There is no better time than now to accelerate the pace of change. Dr. King put it like this, “We are now faced with the fact that tomorrow is today. We are confronted with the fierce urgency of now.” https://t.co/D8JAXN1ocM
— Dr. Joris M. Ray (@SCSSuptRay) January 9, 2021
Ticking off grounds for investigation and punishment in the Employee Handbook, the center said nothing Thorne said was “irresponsible or untruthful … obscene, profane, or discourteous … harassing, discriminatory, or intimidating towards students or staff in his building … dangerous or disruptive,” violated the teacher ethics code or “constituted
incompetence or improper conduct.”
Thorne was not given “fair notice” that his speech on a “timely topic” in line with “accepted teaching standards” could get him in trouble, the lawyers warned: “Arbitrary enforcement of vague and overbroad contract provisions” is not permissible, especially when the district “permits numerous other teachers and administrators to speak on timely public issues without facing discipline.”
Putting him on administrative leave so quickly is also out of step with the district’s procedures, which give telling examples for swift removal: “sexual harassment, disorderly conduct, or other situations where the employee presents a potential threat to other employees.”
Other district employees allowed to criticize Trump, praise progressive policies
The lawsuit emphasizes Thorne’s deep roots in the school district, where he’s served as “teacher, sports coach, assistant principal, vice principal” and now principal for two decades. He mentors new principals in the district.
Following his recorded video, which did nothing more than teach students in line with state standards, “one or several” employees, parents or students filed a complaint against him. This phrasing suggests Thorne has not been given the identity of his accusers.
District officials have not restricted their own speech about Thorne’s video, even while telling him not to talk to the media, in violation of its own policies, according to the suit.
He claims that Thornton, the director of professional standards, told Thorne “he anticipated prompt dismissal” of the complaint, yet the principal has received “minimal communication and no administrative process for dismissal of the complaint.
Others in the district have faced no repercussions for speaking about “timely and controversial issues,” including the superintendent, who celebrated last year’s Supreme Court ruling in favor of the Deferred Action for Childhood Arrivals immigration program in a tweet. The district’s own Twitter account celebrated Pride Month.
Employees repeatedly criticized Trump in tweets, explicitly or implicitly. A “communications strategist” for the district, Jerica Phillips, tweeted shortly after the election that “Authoritarianism is a form of government characterized by the rejection of political plurality.” The innovation chief, Amity Schuyler, tweeted that a photo of the Confederate flag in the Capitol on Jan. 6 represented “[t]he sum of four years” of Trump’s presidency.

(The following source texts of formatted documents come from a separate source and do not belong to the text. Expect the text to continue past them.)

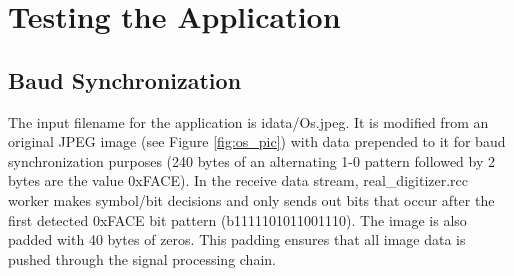 \section{Testing the Application}
\subsection{Baud Synchronization}
The input filename for the application is idata/Os.jpeg. It is modified from an original JPEG image (see Figure \ref{fig:os_pic}) with data prepended to it for baud synchronization purposes (240 bytes of an alternating 1-0 pattern followed by 2 bytes are the value 0xFACE). In the receive data stream, real\_digitizer.rcc worker makes symbol/bit decisions and only sends out bits that occur after the first detected 0xFACE bit pattern (b1111101011001110). The image is also padded with 40 bytes of zeros. This padding ensures that all image data is pushed through the signal processing chain.

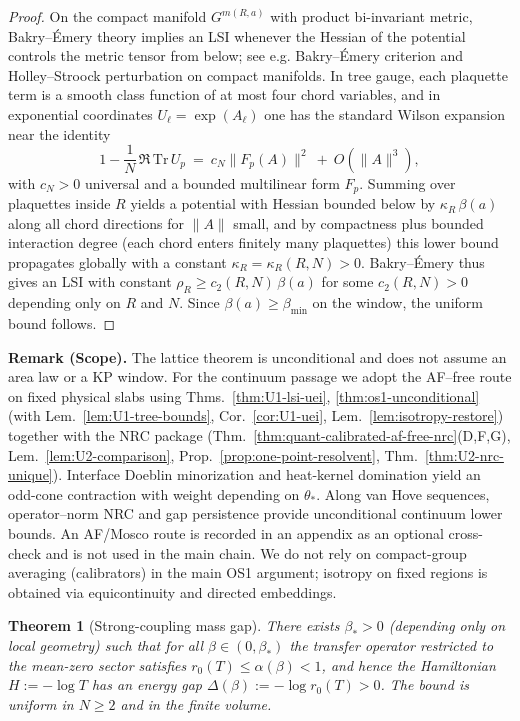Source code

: \documentclass[11pt]{amsart}
\theoremstyle{plain}
\newtheorem{theorem}{Theorem}[section]
\theoremstyle{definition}
\theoremstyle{remark}
\renewcommand{\tfrac}[2]{\textstyle\frac{#1}{#2}}
\begin{document}
\begin{proof}
On the compact manifold $G^{m(R,a)}$ with product bi-invariant metric, Bakry--Émery theory implies an LSI whenever the Hessian of the potential controls the metric tensor from below; see e.g. Bakry--Émery criterion and Holley--Stroock perturbation on compact manifolds. In tree gauge, each plaquette term is a smooth class function of at most four chord variables, and in exponential coordinates $U_\ell=\exp(A_\ell)$ one has the standard Wilson expansion near the identity
\[
  1-\tfrac{1}{N}\,\Re\,\mathrm{Tr}\,U_p\ =\ c_N\|F_p(A)\|^2\ +\ O(\|A\|^3),
\]
with $c_N>0$ universal and a bounded multilinear form $F_p$. Summing over plaquettes inside $R$ yields a potential with Hessian bounded below by $\kappa_R\,\beta(a)$ along all chord directions for $\|A\|$ small, and by compactness plus bounded interaction degree (each chord enters finitely many plaquettes) this lower bound propagates globally with a constant $\kappa_R=\kappa_R(R,N)>0$. Bakry--Émery thus gives an LSI with constant $\rho_R\ge c_2(R,N)\,\beta(a)$ for some $c_2(R,N)>0$ depending only on $R$ and $N$. Since $\beta(a)\ge \beta_{\min}$ on the window, the uniform bound follows.
\end{proof}
\begin{mdframed}[linewidth=0.5pt, linecolor=purple!40, backgroundcolor=purple!3, roundcorner=2pt, innertopmargin=8pt, innerbottommargin=8pt, skipabove=10pt, skipbelow=10pt]
\noindent\textbf{Remark (Scope).} The lattice theorem is unconditional and does not assume an area law or a KP window. For the continuum passage we adopt the AF--free route on fixed physical slabs using Thms.~\ref{thm:U1-lsi-uei}, \ref{thm:os1-unconditional} (with Lem.~\ref{lem:U1-tree-bounds}, Cor.~\ref{cor:U1-uei}, Lem.~\ref{lem:isotropy-restore}) together with the NRC package (Thm.~\ref{thm:quant-calibrated-af-free-nrc}(D,F,G), Lem.~\ref{lem:U2-comparison}, Prop.~\ref{prop:one-point-resolvent}, Thm.~\ref{thm:U2-nrc-unique}). Interface Doeblin minorization and heat-kernel domination yield an odd-cone contraction with weight depending on $\theta_*$. Along van Hove sequences, operator--norm NRC and gap persistence provide unconditional continuum lower bounds. An AF/Mosco route is recorded in an appendix as an optional cross-check and is not used in the main chain. We do not rely on compact-group averaging (calibrators) in the main OS1 argument; isotropy on fixed regions is obtained via equicontinuity and directed embeddings.
\end{mdframed}
\begin{theorem}[Strong-coupling mass gap] \label{thm:gap}
There exists $\beta_*>0$ (depending only on local geometry) such that for all $\beta\in (0,\beta_*)$ the transfer operator restricted to the mean-zero sector satisfies $r_0(T)\le \alpha(\beta)<1$, and hence the Hamiltonian $H:=-\log T$ has an energy gap $\Delta(\beta):=-\log r_0(T)>0$. The bound is uniform in $N\ge 2$ and in the finite volume.
\end{theorem}
\end{document}
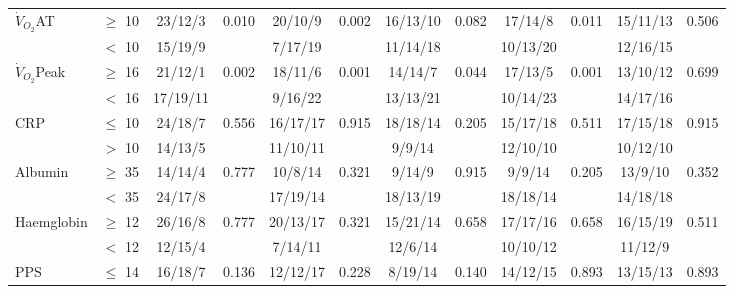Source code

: \begin{sidewaystable}[p]
\begin{tabular}{|l l| c c | c c| c c | c c |c c |}
		$\dot{V}_{O_2}$AT   & $\geq$ 10 & 23/12/3         & 0.010       & 20/10/9      & 0.002          & 16/13/10     & 0.082                  & 17/14/8      & 0.011             & 15/11/13     & 0.506                \\
		                    & $<$ 10    & 15/19/9         &             & 7/17/19      &                & 11/14/18     &                        & 10/13/20     &                   & 12/16/15     &  \\ \hline
		$\dot{V}_{O_2}$Peak & $\geq$ 16 & 21/12/1         & 0.002       & 18/11/6      & 0.001          & 14/14/7      & 0.044                  & 17/13/5      & 0.001             & 13/10/12     & 0.699                \\
		                    & $<$ 16    & 17/19/11        &             & 9/16/22      &                & 13/13/21     &                        & 10/14/23     &                   & 14/17/16     &  \\ \hline
		CRP                 & $\leq$ 10 & 24/18/7         & 0.556       & 16/17/17     & 0.915          & 18/18/14     & 0.205                  & 15/17/18     & 0.511             & 17/15/18     & 0.915                \\
		                    & $>$ 10    & 14/13/5         &             & 11/10/11     &                & 9/9/14       &                        & 12/10/10     &                   & 10/12/10     &  \\ \hline
		Albumin             & $\geq$ 35 & 14/14/4         & 0.777       & 10/8/14      & 0.321          & 9/14/9       & 0.915                  & 9/9/14       & 0.205             & 13/9/10      & 0.352                \\
		                    & $<$ 35    & 24/17/8         &             & 17/19/14     &                & 18/13/19     &                        & 18/18/14     &                   & 14/18/18     &  \\ \hline
		Haemglobin          & $\geq$ 12 & 26/16/8         & 0.777       & 20/13/17     & 0.321          & 15/21/14     & 0.658                  & 17/17/16     & 0.658             & 16/15/19     & 0.511                \\
		                    & $<$ 12    & 12/15/4         &             & 7/14/11      &                & 12/6/14      &                        & 10/10/12     &                   & 11/12/9      &  \\ \hline
		PPS                 & $\leq$ 14 & 16/18/7         & 0.136       & 12/12/17     & 0.228          & 8/19/14      & 0.140                  & 14/12/15     & 0.893             & 13/15/13     & 0.893                \\

\end{tabular}
\end{sidewaystable}

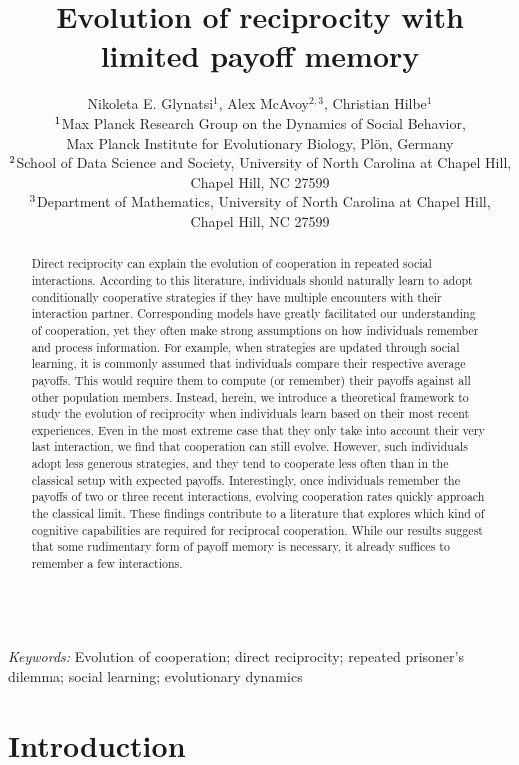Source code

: \documentclass[11pt]{article}
\title{\bf  \sffamily \Large Evolution of reciprocity %
with limited payoff memory\\}
\date{}
\author{\parbox[c]{16cm}{\centering \onehalfspacing 
Nikoleta E. Glynatsi$^1$,  Alex McAvoy$^{2,3}$, Christian Hilbe$^1$\\
$^{\rm 1}$Max Planck Research Group on the Dynamics of Social Behavior,\\ Max Planck Institute for Evolutionary Biology, Pl\"{o}n, Germany \\
$^{\rm 2}$School of Data Science and Society, University of North Carolina at Chapel Hill,\\ Chapel Hill, NC 27599 \\
$^{\rm 3}$Department of Mathematics, University of North Carolina at Chapel Hill,\\ Chapel Hill, NC 27599}}
\theoremstyle{plainCl1}
\theoremstyle{plainCl2}
\begin{document}
\maketitle


\begin{abstract}
\noindent
Direct reciprocity can explain the evolution of cooperation in repeated social interactions. 
According to this literature, individuals should naturally learn to adopt conditionally cooperative strategies if they have multiple encounters with their interaction partner. 
Corresponding models have greatly facilitated our understanding of cooperation, yet they often make strong assumptions on how individuals remember and process information. 
For example, when strategies are updated through social learning, it is commonly assumed that individuals compare their respective average payoffs.  
This would require them to compute (or remember) their payoffs against all other population members.
Instead, herein, we introduce a theoretical framework to study the evolution of reciprocity when individuals learn based on their most recent experiences.
Even in the most extreme case that they only take into account their very last interaction, we find that cooperation can still evolve. 
However, such individuals adopt less generous strategies, and they tend to cooperate less often than in the classical setup with expected payoffs. 
Interestingly, once individuals remember the payoffs of two or three recent interactions, evolving cooperation rates quickly approach the classical limit. 
These findings contribute to a literature that explores which kind of cognitive capabilities are required for reciprocal cooperation. 
While our results suggest that some rudimentary form of payoff memory is necessary, it already suffices to remember a few interactions.\end{abstract}

~\\
{\it Keywords:} Evolution of cooperation; direct reciprocity; repeated prisoner's dilemma; social learning; evolutionary dynamics



\clearpage
\newpage



\section{Introduction}

\end{document}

Tweets such as these “are typical of the messages shared by SCS administrators and educators in their classrooms and other communications to students,” the suit says: “The different treatment of his speech from these examples and other instances shows the viewpoint discrimination specific to his speech.”
Thorne wants the court to find that the defendants violated his constitutional and contractual rights by suspending him and award him compensatory, nominal and punitive damages, plus attorney’s fees.